Para poder casarse con su amada, un hombre debe reunir medio millón de dólares. Y se pone a ello...
Puede parecer a veces que defender a un determinado tipo de Morricone responde más a cierto esnobismo que a un sentimiento real de admiración por el legendario compositor romano, por supuesto en lo que concierne a sus bandas sonoras de músicas vulgares. Pero no hay que perder la perspectiva: el creador de maravillas líricas fue también quien firmó otras obras bastas. Pero es más que evidente que el compositor capaz de escribir melodías tan apabullantes como las primeras no perdía talento a la hora de asumir comedias como las segundas: simplemente, hacía lo que quería y también debía, que no era otra cosa que situar el nivel de su música al mismo nivel que las películas para, desde esa posición, multiplicar por enteros el tono sarcástico, cómico o incluso grotesco. Y lo hacía con una música deliberadamente sucia, simple y mundana, pero con un refinamiento instrumental y algunas experimentaciones que ponían en evidencia que esos trabajos estaban siendo para él campos de prueba musical y que se lo tomaba muy en serio.
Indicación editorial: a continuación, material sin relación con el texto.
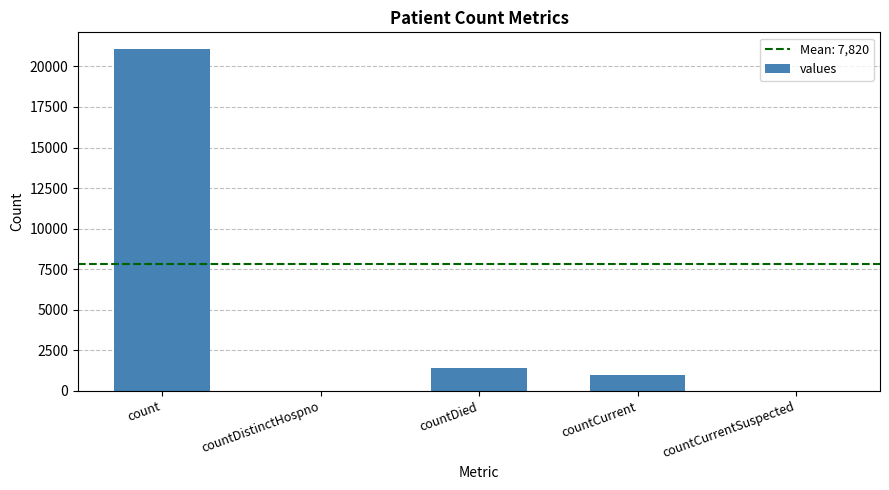

Are the bars grouped side by side (vs. stacked)?

No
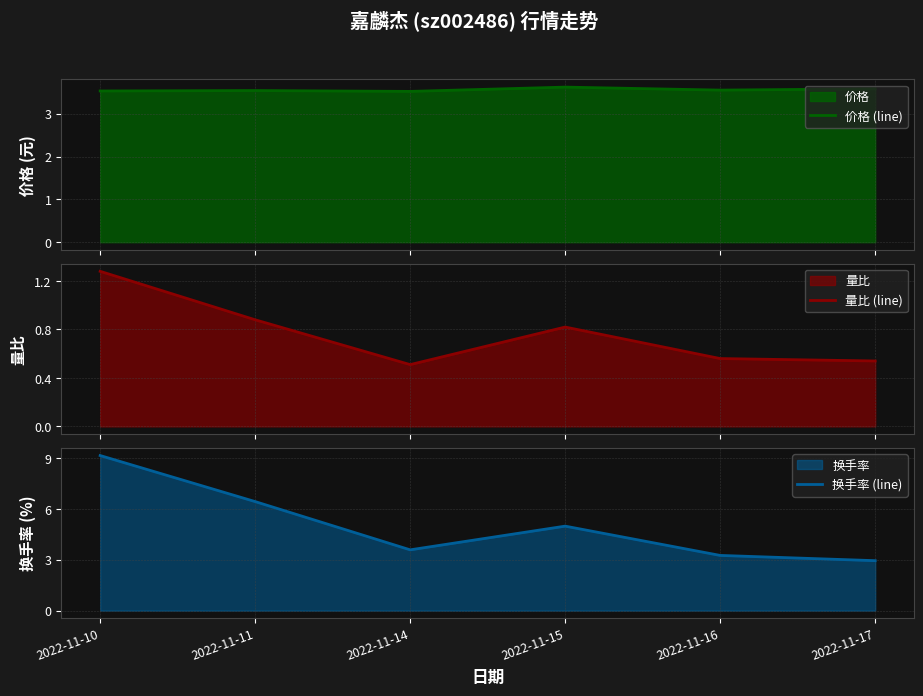

List the series in order of their overall mean, highest first.

换手率 (line), 价格 (line), 量比 (line)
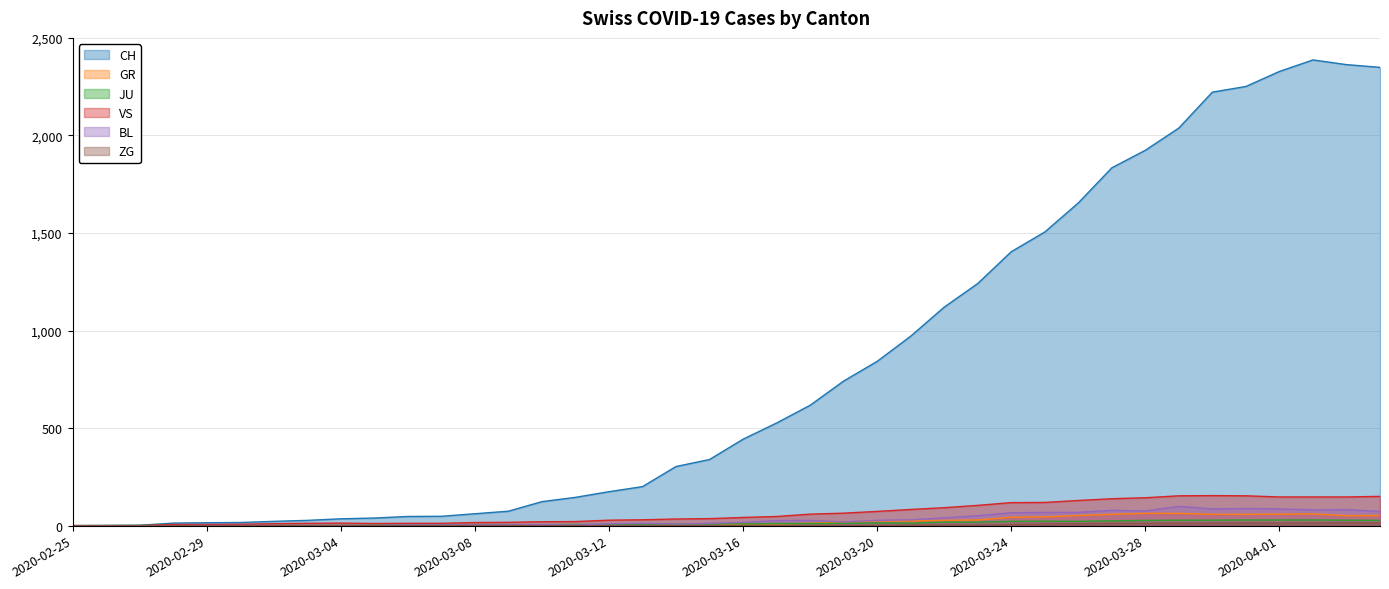

What is the difference between the CH values at 2020-03-17 and 2020-03-13?

326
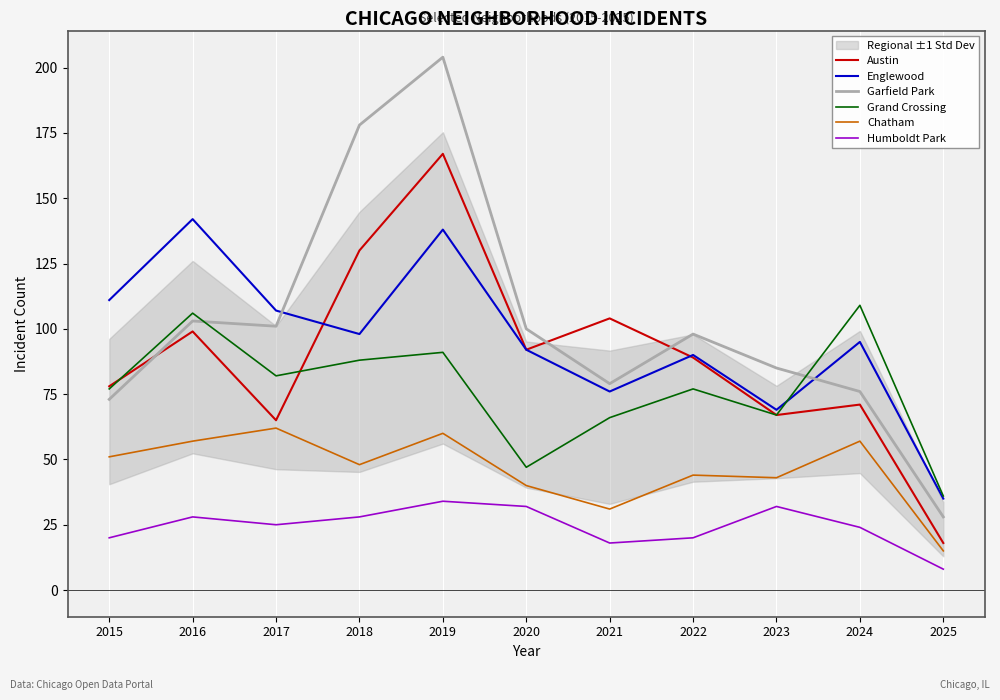

True or false: Chatham and Garfield Park cross at least once.

False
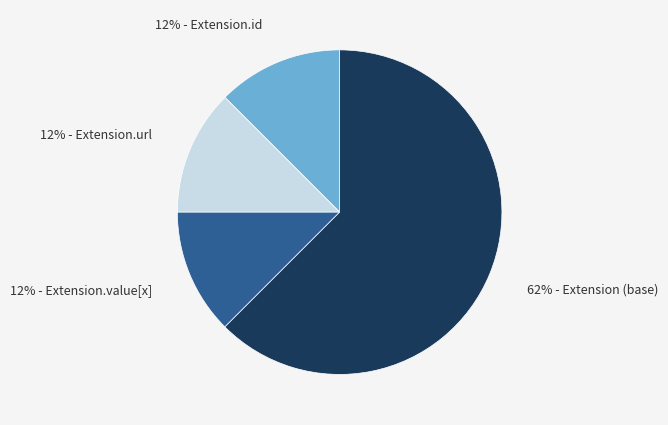

To the nearest percent, what is the average slice percentage?

25%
Este western de quinta categoría no podía ser en ninguna manera digno de llevar música sublime (entre otras cosas, porque no beneficiaría al propio filme) sino, por el contrario, una música en su máxima decadencia y podredumbre. Y es exactamente lo que hizo: música podrida, demencial e insolente. Tanto como para no solo hacer deliberadamente mala música sino incluso para insertar en ella eructos. Y lo hizo, como en tantas ocasiones, fenomenalmente, porque nadie como él ha escrito tan bien mala música que, siendo así, le daba al filme el tono que se buscaba. En esta partitura en concreto colaboró con Bruno Nicolai y, aunque no figura entre sus mejores creaciones de la mala música sí es altamente representativa de la ausencia de límites que el compositor tuvo para hacer, siempre, lo que quiso.